**Excerpt:**
Look for the A+ list singer to quietly stab the music producer in the back prior to her next original album.

She knows how to read the room.

Taylor Swift

Jack Antonoff

The Taylor Swift–Jack Antonoff Conundrum

The producer has been one of Taylor’s most trusted collaborators in recent years, but after ‘Midnights,’ is it time for her to move on? Nora Princiotti and Nathan Hubbard discuss as part of their review on ‘Every Single Album.’

Nathan Hubbard: It’s really easy to say that Jack Antonoff is her most important collaborator, isn’t it?

Nora Princiotti: Yeah, I think we should each identify our runner-up for her most important collaborator who’s not Jack, but let’s give Jack a performance review here first. What do you think?

Princiotti: I’m with you there, and this is a good thing to kind of go out on. I don’t think that there’s really ever going to be an end to them being collaborators in some way. But in terms of him being the featured sound of an album, this is a Jack Antonoff–ass sounding album. The drums are incessant. It is incredibly heavy-handed. You’ve got the oohs and aahs all over the place. The nice stuff on “Bejeweled,” which also has all those sparkle shimmer sounds.

**Data segment:**
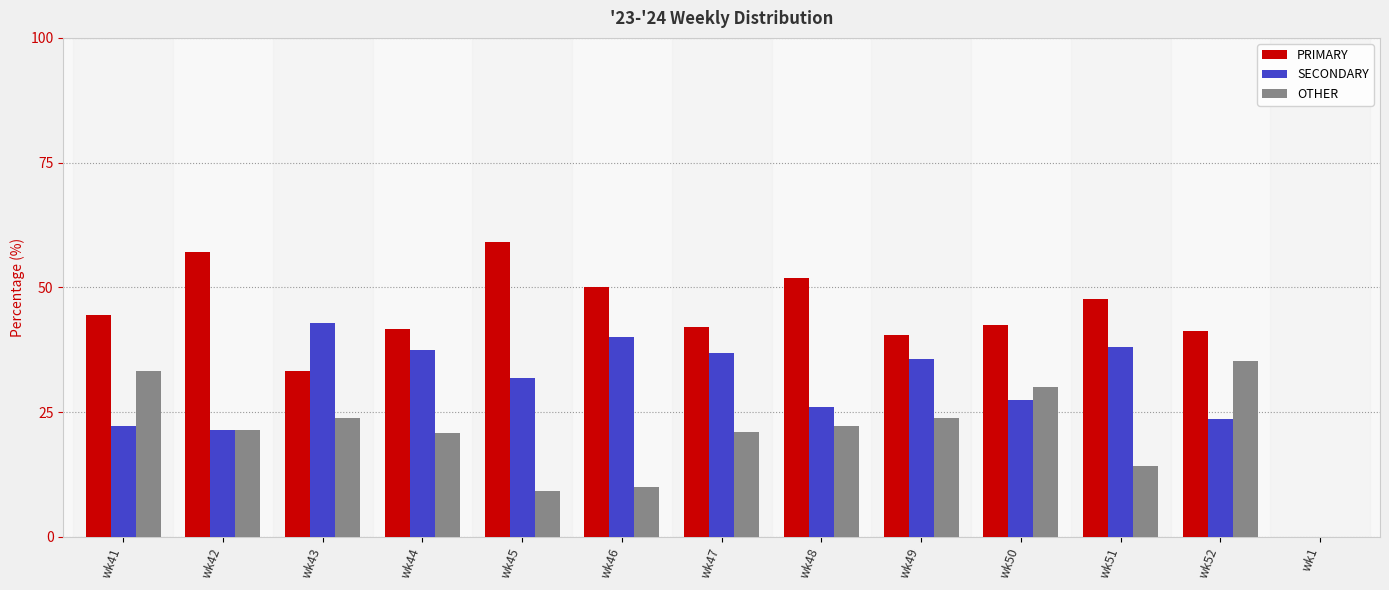

True or false: OTHER has a value of -11.7 at wk1.

False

**Work instructions:** Please name the two people who discuss, in the Taylor Swift–Jack Antonoff piece above, whether Swift should move on from Antonoff.

**Written solution:** Nora Princiotti and Nathan Hubbard.